Multi-view learning can be advantageous when compared to learning with only a single view especially when learners built on different views are distinct and diverse enough. The impact of multi-views mainly stands from the diversity between learners, while it is less important whether the diversity is caused by using multiple computa- tional models, by training on heterogeneous data, or by implementing supervised or unsupervised learning paradigms. Our work has shown that view integration benefits language processing across a wide range of conditions.

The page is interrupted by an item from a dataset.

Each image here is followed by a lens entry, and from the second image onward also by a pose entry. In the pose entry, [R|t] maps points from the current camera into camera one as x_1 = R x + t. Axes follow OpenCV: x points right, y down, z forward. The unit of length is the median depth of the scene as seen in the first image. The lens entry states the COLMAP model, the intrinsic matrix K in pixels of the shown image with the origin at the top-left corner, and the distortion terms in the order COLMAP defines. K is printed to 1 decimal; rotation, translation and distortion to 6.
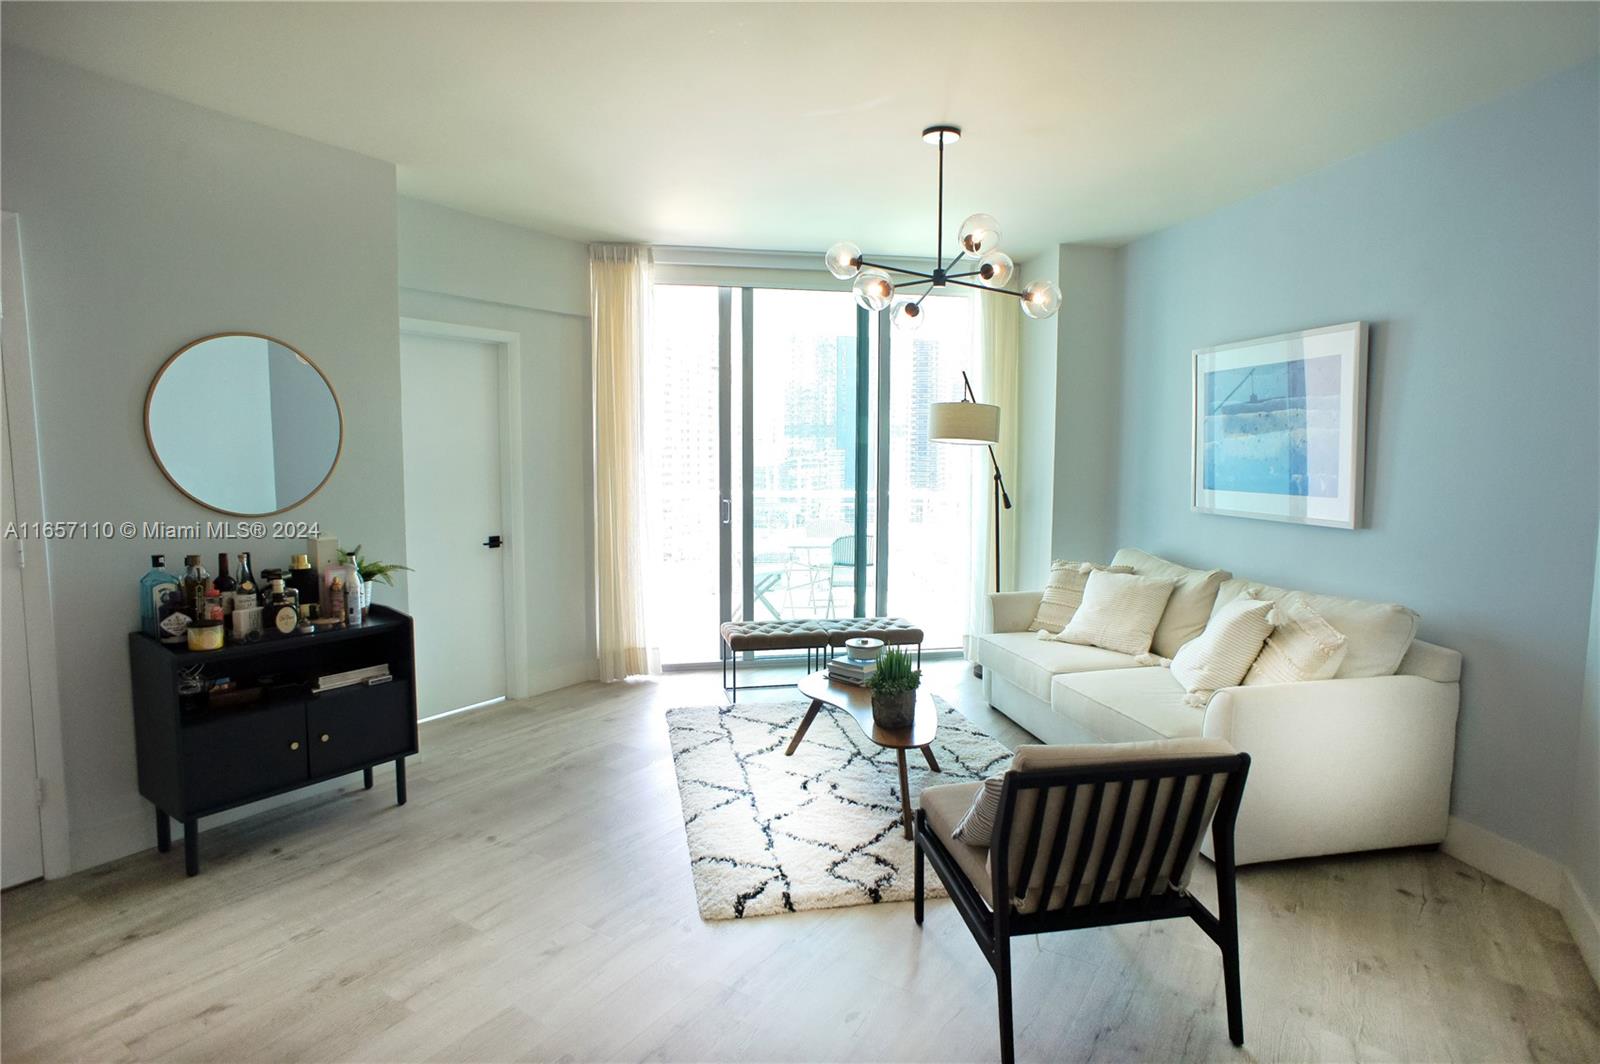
lens RADIAL K [[846.7, 0, 795.6], [0, 846.7, 528.7], [0, 0, 1]] dist [-0.073528, 0.046023]
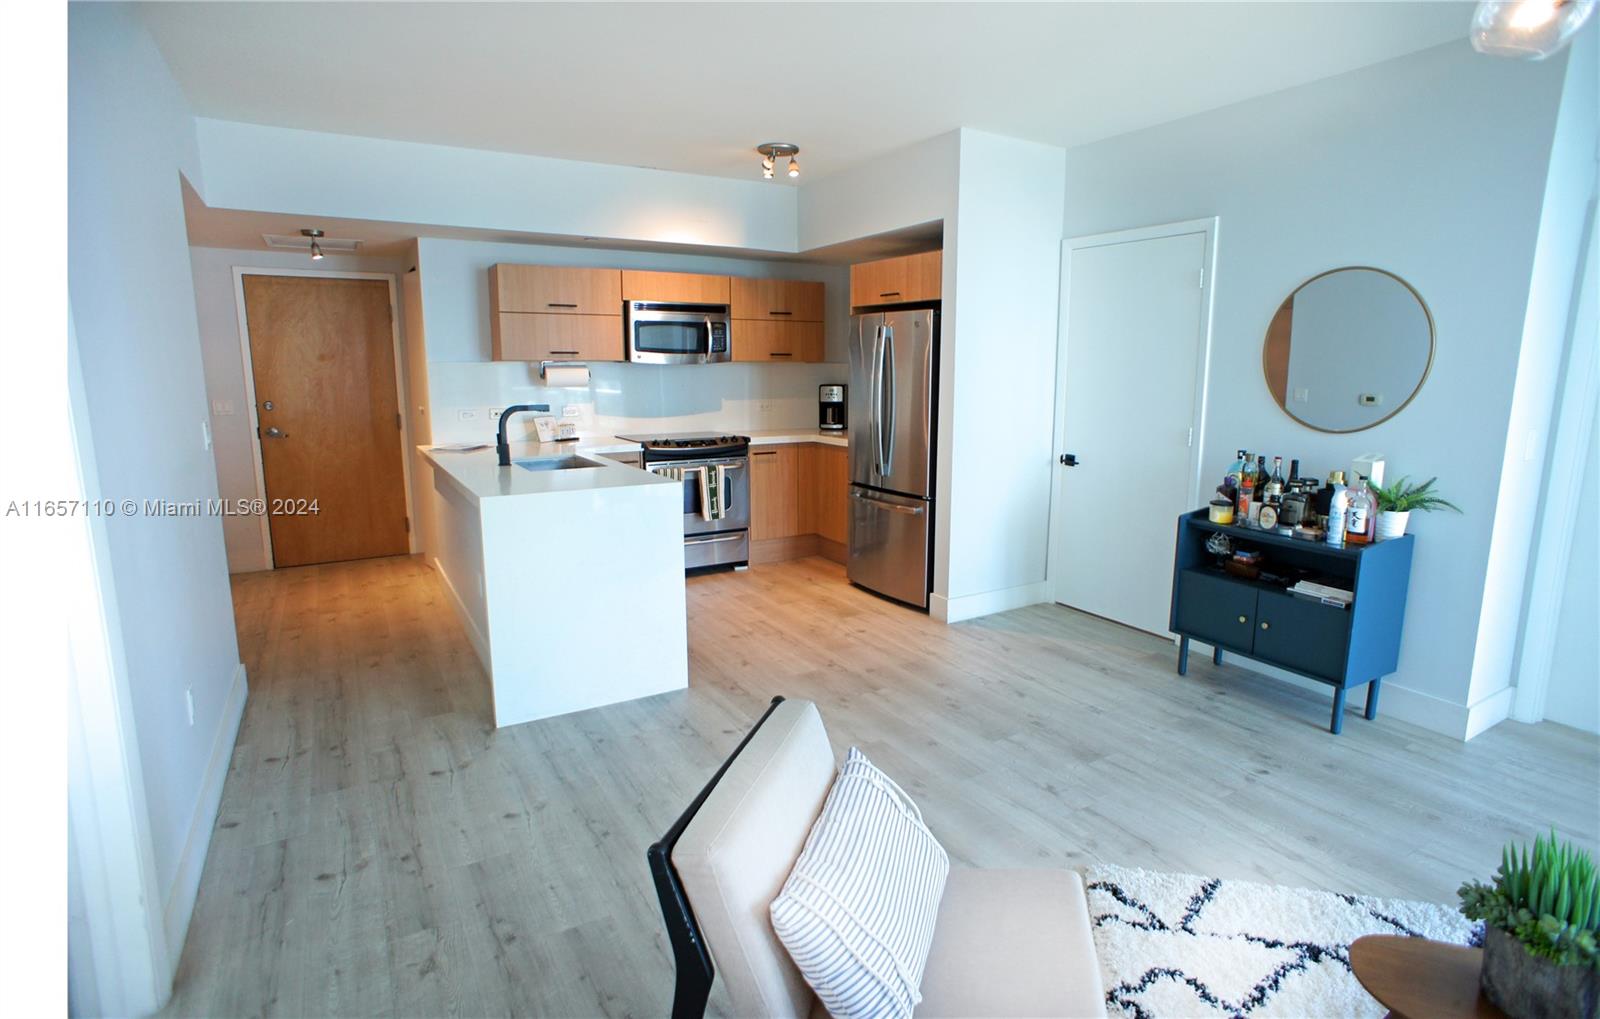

An exciting but non-obvious fact is that even in cases that one learner is much weaker than another learner, it can still enhance the stronger one if it is relevant and increases the diversity. According to our experiments, as well as some others, a slightly weaker word-based segmenter can help a character-based segmenter (Chapter
2 and 3), a weaker chart parsing based POS tagger can help a sequential tagger (Chapter 5), and a significantly weaker partial parsing based SRL system can help a strong full parsing based system [Zhuang and Zong, 2010].
Finally, supervised and unsupervised learning paradigms usually work in very different ways and there is no guarantee that outputs of unsupervised learners can be directly compared to human labeled data. Nevertheless, knowledge acquired in an unsupervised manner can still help supervised systems, if it is relevant to the task. In our experiments, the knowledge about how independently a string is used is not directly related to word boundaries but can enhance a strong supervised segmenter; word clusters that are only roughly related to the paradigmatic lexical relations can enhance syntactic parsing in different levels.